Cette semaine, pas de live en intégralité. Juste quelques extraits de notre discussion sur JE de Lilia Hassaine, pour donner envie. Rendez-vous dimanche prochain à 19h sur Instagram, sur @horizonetinfini, pour les lives complets.

Un rappel, d’abord, de ce dont on a parlé. En 1847, Charlotte Brontë invente Bertha Mason, la femme enfermée au grenier de Thornfield, sans voix ni passé, juste un obstacle sur la route du bonheur de Jane. En 1966, Jean Rhys refuse ce silence. Elle lui rend un nom, Antoinette Cosway, et raconte enfin son enfance créole en Jamaïque dans La Prisonnière des Sargasses.

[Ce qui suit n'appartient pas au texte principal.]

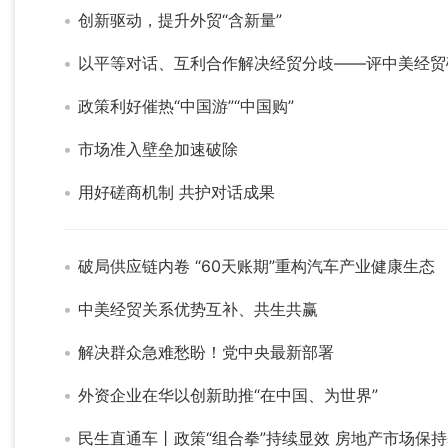
创新驱动，提升外贸“含新量”
以平等对话、互利合作解决经贸分歧——评中美经贸
政策利好催热“中国游”“中国购”
市场准入壁垒加速破除
用好磋商机制 共护对话成果
破局供应链内卷 “60天账期”重构汽车产业健康生态
中美经贸关系优势互补、共生共赢
解决群众急难愁盼！党中央最新部署
外资企业在华以创新助推“在中国、为世界”
民生直通车丨政策“组合拳”持续显效 房地产市场保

Cette année, Lilia Hassaine referme la boucle. Avec JE, paru chez Gallimard. elle fait dialoguer les deux textes originaux avec sa propre voix, à la première personne.
Il y a un personnage qui traverse les trois livres sans jamais changer de nom : Rochester. Chez Brontë, c’est un héros ténébreux qu’on a presque envie d’excuser. Chez Rhys, on ne le nomme même pas. Chez Hassaine, on le regarde enfin en face, et ce qu’on voit n’a plus rien de romantique.